▶ [Prompt] Print the entries below word for word, starting at their first line and stopping after the line that contains "GEWONNEN! UNSERE SCHÜLER*INNEN UND IHR".

▶ [Data provided]
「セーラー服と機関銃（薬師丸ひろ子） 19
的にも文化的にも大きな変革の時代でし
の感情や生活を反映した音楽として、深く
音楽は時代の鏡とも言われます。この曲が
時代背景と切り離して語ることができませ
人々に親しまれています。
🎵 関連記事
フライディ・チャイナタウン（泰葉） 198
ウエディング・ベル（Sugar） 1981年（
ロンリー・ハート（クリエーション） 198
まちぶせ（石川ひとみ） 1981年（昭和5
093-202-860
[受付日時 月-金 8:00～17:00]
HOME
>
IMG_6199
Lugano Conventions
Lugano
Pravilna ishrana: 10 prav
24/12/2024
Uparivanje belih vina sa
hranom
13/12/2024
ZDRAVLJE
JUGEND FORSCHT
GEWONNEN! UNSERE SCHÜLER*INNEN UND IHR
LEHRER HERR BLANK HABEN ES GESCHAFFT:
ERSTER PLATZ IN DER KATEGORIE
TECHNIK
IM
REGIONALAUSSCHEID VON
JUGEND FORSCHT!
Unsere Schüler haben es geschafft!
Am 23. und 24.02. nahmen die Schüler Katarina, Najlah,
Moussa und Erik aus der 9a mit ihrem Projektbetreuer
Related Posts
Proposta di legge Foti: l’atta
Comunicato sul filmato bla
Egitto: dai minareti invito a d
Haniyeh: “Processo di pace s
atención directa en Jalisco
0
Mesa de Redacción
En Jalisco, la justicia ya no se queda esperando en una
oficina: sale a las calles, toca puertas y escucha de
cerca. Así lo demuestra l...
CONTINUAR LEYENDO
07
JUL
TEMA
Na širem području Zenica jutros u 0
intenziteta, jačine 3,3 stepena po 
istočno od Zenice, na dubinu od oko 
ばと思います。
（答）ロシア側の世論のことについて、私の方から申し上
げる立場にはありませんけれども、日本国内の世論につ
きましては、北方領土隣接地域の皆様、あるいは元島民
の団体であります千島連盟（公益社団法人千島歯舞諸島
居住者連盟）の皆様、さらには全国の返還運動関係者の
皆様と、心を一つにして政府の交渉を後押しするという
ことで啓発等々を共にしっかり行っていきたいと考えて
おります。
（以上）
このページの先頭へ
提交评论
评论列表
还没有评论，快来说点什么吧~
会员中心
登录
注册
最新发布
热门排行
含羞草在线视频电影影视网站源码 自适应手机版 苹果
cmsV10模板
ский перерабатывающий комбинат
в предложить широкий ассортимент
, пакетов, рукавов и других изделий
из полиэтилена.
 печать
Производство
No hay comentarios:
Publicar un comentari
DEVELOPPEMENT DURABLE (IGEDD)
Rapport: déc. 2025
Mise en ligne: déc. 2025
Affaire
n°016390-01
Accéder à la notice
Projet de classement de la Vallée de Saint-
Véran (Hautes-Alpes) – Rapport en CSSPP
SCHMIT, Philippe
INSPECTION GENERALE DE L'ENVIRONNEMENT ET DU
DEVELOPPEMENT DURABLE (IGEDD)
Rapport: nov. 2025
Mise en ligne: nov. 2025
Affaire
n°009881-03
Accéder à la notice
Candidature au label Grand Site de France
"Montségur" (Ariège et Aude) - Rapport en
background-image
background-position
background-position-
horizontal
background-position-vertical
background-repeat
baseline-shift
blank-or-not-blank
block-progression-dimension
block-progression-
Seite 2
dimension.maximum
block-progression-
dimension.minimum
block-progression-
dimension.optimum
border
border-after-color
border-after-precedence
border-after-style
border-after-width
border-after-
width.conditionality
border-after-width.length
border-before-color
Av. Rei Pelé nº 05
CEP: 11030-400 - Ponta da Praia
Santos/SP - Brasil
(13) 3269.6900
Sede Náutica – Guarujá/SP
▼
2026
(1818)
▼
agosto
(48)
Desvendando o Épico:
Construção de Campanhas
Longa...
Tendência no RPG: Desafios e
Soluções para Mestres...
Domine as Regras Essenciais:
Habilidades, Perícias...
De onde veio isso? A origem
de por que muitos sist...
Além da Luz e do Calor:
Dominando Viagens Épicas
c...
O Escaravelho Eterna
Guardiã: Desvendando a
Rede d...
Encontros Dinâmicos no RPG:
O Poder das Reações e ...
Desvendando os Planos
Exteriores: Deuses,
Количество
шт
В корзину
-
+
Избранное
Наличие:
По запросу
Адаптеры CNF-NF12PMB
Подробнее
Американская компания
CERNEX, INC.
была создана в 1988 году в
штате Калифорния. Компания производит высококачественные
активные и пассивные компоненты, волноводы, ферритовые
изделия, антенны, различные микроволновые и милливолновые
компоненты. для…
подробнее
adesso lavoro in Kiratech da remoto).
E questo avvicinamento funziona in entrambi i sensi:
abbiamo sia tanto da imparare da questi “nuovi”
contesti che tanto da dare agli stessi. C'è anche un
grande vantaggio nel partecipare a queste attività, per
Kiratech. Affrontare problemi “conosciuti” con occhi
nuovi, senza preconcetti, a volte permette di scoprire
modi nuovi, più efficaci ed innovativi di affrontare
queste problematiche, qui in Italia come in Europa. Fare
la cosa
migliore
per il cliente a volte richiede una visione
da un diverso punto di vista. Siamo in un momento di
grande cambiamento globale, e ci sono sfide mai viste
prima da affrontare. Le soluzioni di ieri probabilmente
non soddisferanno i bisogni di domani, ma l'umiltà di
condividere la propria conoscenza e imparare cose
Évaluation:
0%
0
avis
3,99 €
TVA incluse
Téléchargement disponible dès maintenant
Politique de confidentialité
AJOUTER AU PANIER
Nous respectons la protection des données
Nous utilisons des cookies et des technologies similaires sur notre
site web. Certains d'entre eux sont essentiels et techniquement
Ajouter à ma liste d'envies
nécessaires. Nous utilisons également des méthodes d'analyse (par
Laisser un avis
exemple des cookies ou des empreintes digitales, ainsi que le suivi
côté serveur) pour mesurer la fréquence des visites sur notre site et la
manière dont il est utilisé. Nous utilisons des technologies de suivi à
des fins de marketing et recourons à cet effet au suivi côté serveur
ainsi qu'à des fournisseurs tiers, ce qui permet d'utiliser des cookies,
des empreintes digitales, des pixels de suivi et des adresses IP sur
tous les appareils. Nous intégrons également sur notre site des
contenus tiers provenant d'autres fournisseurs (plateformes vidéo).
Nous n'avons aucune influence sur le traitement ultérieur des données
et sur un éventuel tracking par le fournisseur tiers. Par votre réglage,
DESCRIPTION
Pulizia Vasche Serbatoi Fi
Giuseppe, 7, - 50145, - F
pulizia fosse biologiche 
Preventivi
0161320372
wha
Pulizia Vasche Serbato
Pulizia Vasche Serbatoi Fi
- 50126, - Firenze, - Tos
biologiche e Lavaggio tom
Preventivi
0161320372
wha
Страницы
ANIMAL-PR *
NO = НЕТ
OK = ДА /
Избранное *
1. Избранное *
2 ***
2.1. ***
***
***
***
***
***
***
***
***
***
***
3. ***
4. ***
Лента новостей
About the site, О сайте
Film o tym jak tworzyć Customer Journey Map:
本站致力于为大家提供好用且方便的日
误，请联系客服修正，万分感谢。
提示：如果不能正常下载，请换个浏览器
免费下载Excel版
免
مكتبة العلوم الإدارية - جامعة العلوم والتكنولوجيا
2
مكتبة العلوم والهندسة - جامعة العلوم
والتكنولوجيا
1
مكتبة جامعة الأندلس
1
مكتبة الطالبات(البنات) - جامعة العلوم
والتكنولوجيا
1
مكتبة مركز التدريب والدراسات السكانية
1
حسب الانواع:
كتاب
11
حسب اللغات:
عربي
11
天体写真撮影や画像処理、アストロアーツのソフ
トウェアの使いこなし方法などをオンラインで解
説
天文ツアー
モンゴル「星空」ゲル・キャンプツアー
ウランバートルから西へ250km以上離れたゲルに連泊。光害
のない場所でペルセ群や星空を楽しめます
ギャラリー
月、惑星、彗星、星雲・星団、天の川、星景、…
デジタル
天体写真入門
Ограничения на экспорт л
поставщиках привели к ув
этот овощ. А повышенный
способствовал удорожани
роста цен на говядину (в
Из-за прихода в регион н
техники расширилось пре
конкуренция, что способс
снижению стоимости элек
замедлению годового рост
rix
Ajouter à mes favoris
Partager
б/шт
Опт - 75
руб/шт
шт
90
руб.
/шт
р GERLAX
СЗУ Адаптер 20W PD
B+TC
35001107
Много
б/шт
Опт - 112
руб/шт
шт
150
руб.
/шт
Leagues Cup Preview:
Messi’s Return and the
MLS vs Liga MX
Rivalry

▶ [Answer space]
「セーラー服と機関銃（薬師丸ひろ子） 19
的にも文化的にも大きな変革の時代でし
の感情や生活を反映した音楽として、深く
音楽は時代の鏡とも言われます。この曲が
時代背景と切り離して語ることができませ
人々に親しまれています。
🎵 関連記事
フライディ・チャイナタウン（泰葉） 198
ウエディング・ベル（Sugar） 1981年（
ロンリー・ハート（クリエーション） 198
まちぶせ（石川ひとみ） 1981年（昭和5
093-202-860
[受付日時 月-金 8:00～17:00]
HOME
>
IMG_6199
Lugano Conventions
Lugano
Pravilna ishrana: 10 prav
24/12/2024
Uparivanje belih vina sa
hranom
13/12/2024
ZDRAVLJE
JUGEND FORSCHT
GEWONNEN! UNSERE SCHÜLER*INNEN UND IHR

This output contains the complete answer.